Written by Anthony Moujaes
As part of an annual day of food, fun and fellowship, the United Church of Christ’s Franklinton Center at Bricks (FCAB) will be honoring one of the church’s pioneers, the Rev. Yvonne Delk, during Franklinton Center Day, Aug. 2, in celebration of her four decades of ministry, and her life-long pursuit of human and civil rights for African Americans, children and the poor.
Franklinton Center’s executive director, Vivian Lucas, and its board of trustees’ chair, John Meyers, like to think of Franklinton Center Day as a moment to celebrate the powerful ways in which God uses the land, space and people to highlight the ministry’s work to provide an extravagant welcome while changing lives in the wider church and local community. It will also be a day to take a moment and recognize Delk’s life and legacy and, according to Lucas, the ways God speaks through her.
"Rev. Delk considers Franklinton Center as the sacred space where women and men of faith helped her affirm her call in ministry and nurtured her to help her see social justice as a life-long calling which includes working in the freedom struggle," Lucas said of the decision to honor Delk. "FCAB is also the place she says the very feet of the enslaved ancestors worked on the land and left their footprints providing a path which she followed to answer God’s call to ordained ministry."

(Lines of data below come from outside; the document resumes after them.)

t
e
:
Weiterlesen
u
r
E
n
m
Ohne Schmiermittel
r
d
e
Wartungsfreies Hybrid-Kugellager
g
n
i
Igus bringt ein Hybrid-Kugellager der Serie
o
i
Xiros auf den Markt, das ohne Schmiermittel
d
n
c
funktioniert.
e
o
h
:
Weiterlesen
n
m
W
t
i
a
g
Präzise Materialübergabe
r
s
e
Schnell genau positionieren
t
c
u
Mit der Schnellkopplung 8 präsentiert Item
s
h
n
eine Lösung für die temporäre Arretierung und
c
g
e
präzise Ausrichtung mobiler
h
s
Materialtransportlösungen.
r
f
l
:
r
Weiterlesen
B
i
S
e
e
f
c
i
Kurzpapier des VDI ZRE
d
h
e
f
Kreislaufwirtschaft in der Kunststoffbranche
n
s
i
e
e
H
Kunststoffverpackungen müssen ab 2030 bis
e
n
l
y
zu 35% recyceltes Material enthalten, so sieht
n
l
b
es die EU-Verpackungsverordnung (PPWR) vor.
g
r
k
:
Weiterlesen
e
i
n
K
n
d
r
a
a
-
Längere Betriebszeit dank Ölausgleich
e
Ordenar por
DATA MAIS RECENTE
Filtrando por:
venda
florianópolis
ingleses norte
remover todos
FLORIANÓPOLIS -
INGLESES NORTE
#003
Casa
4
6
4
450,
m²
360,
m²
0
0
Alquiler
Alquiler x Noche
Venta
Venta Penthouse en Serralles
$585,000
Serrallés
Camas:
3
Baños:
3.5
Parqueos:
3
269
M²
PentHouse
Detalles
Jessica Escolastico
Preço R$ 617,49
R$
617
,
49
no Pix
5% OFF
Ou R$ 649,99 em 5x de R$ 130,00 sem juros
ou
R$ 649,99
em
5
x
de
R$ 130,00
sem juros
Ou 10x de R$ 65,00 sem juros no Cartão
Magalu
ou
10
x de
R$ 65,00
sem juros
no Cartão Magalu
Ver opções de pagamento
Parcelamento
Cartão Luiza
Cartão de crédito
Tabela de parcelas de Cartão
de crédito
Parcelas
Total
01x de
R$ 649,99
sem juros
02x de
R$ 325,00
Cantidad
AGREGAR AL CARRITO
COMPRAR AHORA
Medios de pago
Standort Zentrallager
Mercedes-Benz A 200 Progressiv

The day-long celebration will be held Saturday, Aug. 2, at the Franklinton Center facility in Whitakers, N.C.
Delk, the featured preacher, was the first African-American female ordained in the UCC 40 years ago in 1974. She grew up in the Southern Conference of the UCC (which includes the state of North Carolina) and claims Franklinton Center as an important part of her spiritual formation.
FCAB, an outreach of UCC Justice and Witness Ministries, is a faith-based conference center that promotes social justice by empowering people through training, education, community development and action.
For the 2014 event honoring Delk's ministry and celebrating the facility's legacy of racial and economic justice, FCAB has extended an invite to 3,000 people. The gathering will also provide opportunities for program updates, community engagement and rejuvenation with food, music, swimming, games, tours and a farmer’s market.
"FCAB exists as the coming together of many important histories including that of the UCC, the communities, and local congregations," Lucas said. "Franklinton Center Day provides a wonderful opportunity to celebrate the collaborative work that seeks to improve the quality of life for those living in the area where we are located. The day will highlight programs such as the Just Food, Bricks Healthy Lifestyles Project, Immersion, and Literacy programs."
Since 1895, the FCAB has been a leader in providing programming and services to African Americans throughout the southern United States. For decades in the rural South, the center helped break the cycle of poverty for many, providing educational opportunities, leadership development, transformative farming, and economic development programming.
Later this year, Delk will be honored again at Franklinton Center, during the African American Women in Ministry Conference from Oct. 9-11.